Newspapers are the tip of the iceberg. The printer word is a remarkably unsentimental art form. If it is possible to consider any sort of media unemotionally, it should be print. Faulty assertions printed on a page can be checked and re-checked; there’s no ominous music or disturbing images to reinforce the points.
TV, on the other hand, is a media ripe for deception, and it certainly doesn’t suffer from want of viewers – the average American adult watches 4.5 hours a day. TV often feels no compunction about deploying the aforementioned ominous music and disturbing images to their best use in shaping opinion.
This is why I’m wary of any documentary I watch – I end up agreeing with all of them. At the end of Inside Job (blaming Wall Street for the financial crisis) or Jesus Camp (exposing the horrors of Christian fundamentalist childhood education), I feel outraged, as if I’ve been missing some horrible truth in plain sight. In reality, I’ve probably just fallen victim to an excellent job of editing. I’m sure I would feel the same way watching a hypothetical Outside Job about how bankers are unfairly blamed for the crisis or a Dawkins Camp about raising children as atheists.
As we advance further into the infotainment age, it will be crucial to develop a critical awareness of our vulnerability to hyperbole in both print and (especially) visual media. In fact, TV analysis is probably as important in today’s universities as textual analysis, at least in utilitarian terms. This dignifies the medium as worthy of learned study, but that’s perhaps a price worth paying.
In my opinion, literature looms large in helping us overcome our automatic tendencies toward solipsism. It’s an outmoded art form, but it could be the antidote to the papier-mâché figures of screeching columns, evocative news reports, and reality TV shows. More so than anything else, literature allows us to occupy the consciousness of another person. To let us know what and how they think – and perhaps most importantly, that they do think. Deeply. It causes us to sympathize with even the most outwardly grotesque characters – Humbert Humbert in Nabokov’s Lolita, Mersault in Camus’s The Stranger, Raskolnikov in Dostoevsky’s Crime and Punishment.
This might not be convenient or pleasing or especially fun, but it is important.
 David Brooks of the New York Times is a notable exception.

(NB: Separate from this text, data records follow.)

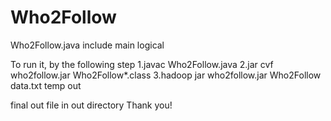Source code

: # Who2Follow
Who2Follow.java include main logical

To run it, by the following step
1.javac Who2Follow.java
2.jar cvf who2follow.jar Who2Follow*.class
3.hadoop jar who2follow.jar Who2Follow data.txt temp out

final out file in out directory
Thank you!
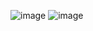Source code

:![image](https://github.com/nawelo/DM-ALL-ACCOUNT/assets/169001310/39fbcff5-1fc8-45b4-b55c-6977ee4e1f51)
![image](https://github.com/nawelo/DM-ALL-ACCOUNT/assets/169001310/9f4fde3f-7c69-4c5b-ae51-62700fc4b8c0)
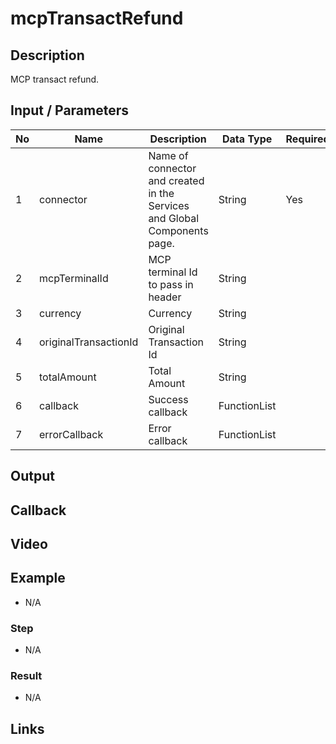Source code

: # mcpTransactRefund

## Description

 MCP transact refund.

## Input / Parameters

| No | Name | Description | Data Type | Required |
| ------ | ------ | ------ |------ | ------ |
| 1 | connector | Name of connector and created in the Services and Global Components page. | String | Yes  |
| 2 | mcpTerminalId | MCP terminal Id to pass in header | String |  | 
| 3 | currency | Currency | String |  | 
| 4 | originalTransactionId | Original Transaction Id | String |  | 
| 5 | totalAmount | Total Amount | String |  | 
| 6 | callback | Success callback | FunctionList |  | 
| 7 | errorCallback | Error callback | FunctionList |  | 

## Output

## Callback

## Video

## Example

- N/A

### Step

- N/A

### Result

- N/A

## Links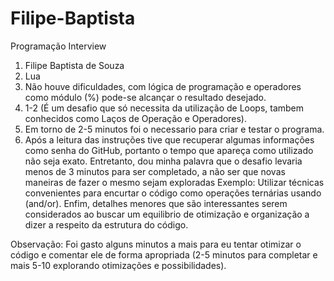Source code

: # Filipe-Baptista
Programação Interview

1. Filipe Baptista de Souza
2. Lua
3. Não houve dificuldades, com lógica de programação e operadores como módulo (%) pode-se alcançar o resultado desejado.
4. 1-2 (É um desafio que só necessita da utilização de Loops, tambem conhecidos como Laços de Operação e Operadores).
5. Em torno de 2-5 minutos foi o necessario para criar e testar o programa.
6. Após a leitura das instruções tive que recuperar algumas informações como senha do GitHub, portanto o tempo que apareça como utilizado não seja exato.
Entretanto, dou minha palavra que o desafio levaria menos de 3 minutos para ser completado, a não ser que novas maneiras de fazer o mesmo sejam exploradas
Exemplo: Utilizar técnicas convenientes para encurtar o código como operações ternárias usando (and/or). Enfim, detalhes menores que são interessantes serem considerados ao buscar um equilibrio de otimização e organização a dizer a respeito da estrutura do código.

Observação: Foi gasto alguns minutos a mais para eu tentar otimizar o código e comentar ele de forma apropriada (2-5 minutos para completar e mais 5-10 explorando otimizações e possibilidades).
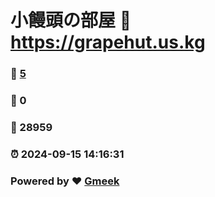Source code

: # 小饅頭の部屋 :link: https://grapehut.us.kg 
### :page_facing_up: [5](https://grapehut.us.kg/tag.html) 
### :speech_balloon: 0 
### :hibiscus: 28959 
### :alarm_clock: 2024-09-15 14:16:31 
### Powered by :heart: [Gmeek](https://github.com/Meekdai/Gmeek)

He can sometimes drift into pop psychology mode, but his excellent political columns usually begin from the premise that the world is in fact not ending.
 Down from 6 hrs/day in the 90’s; now an additional 2.5 hrs/day are spent on the Internet, some of which presumably involves video consumption.
 Unless the impact of good editing on our psyches qualifies as a horrible truth in plain sight, which it might.
 Here I disagree with Tyler Cowen, the economist whose TED talk I linked above. He thinks that stories are the main problem and is thus wary of literature. I probably agree with this in terms of business, investing, and economics, but I think that the main problem in the political and social sphere is less telling ourselves stories than being unable to understand the consciousness of other people (as I’ll explain about two sentences further in the main body of the article). The two are certainly related – thinking that other people are simple makes it easier to plop them in the center of some overarching narrative.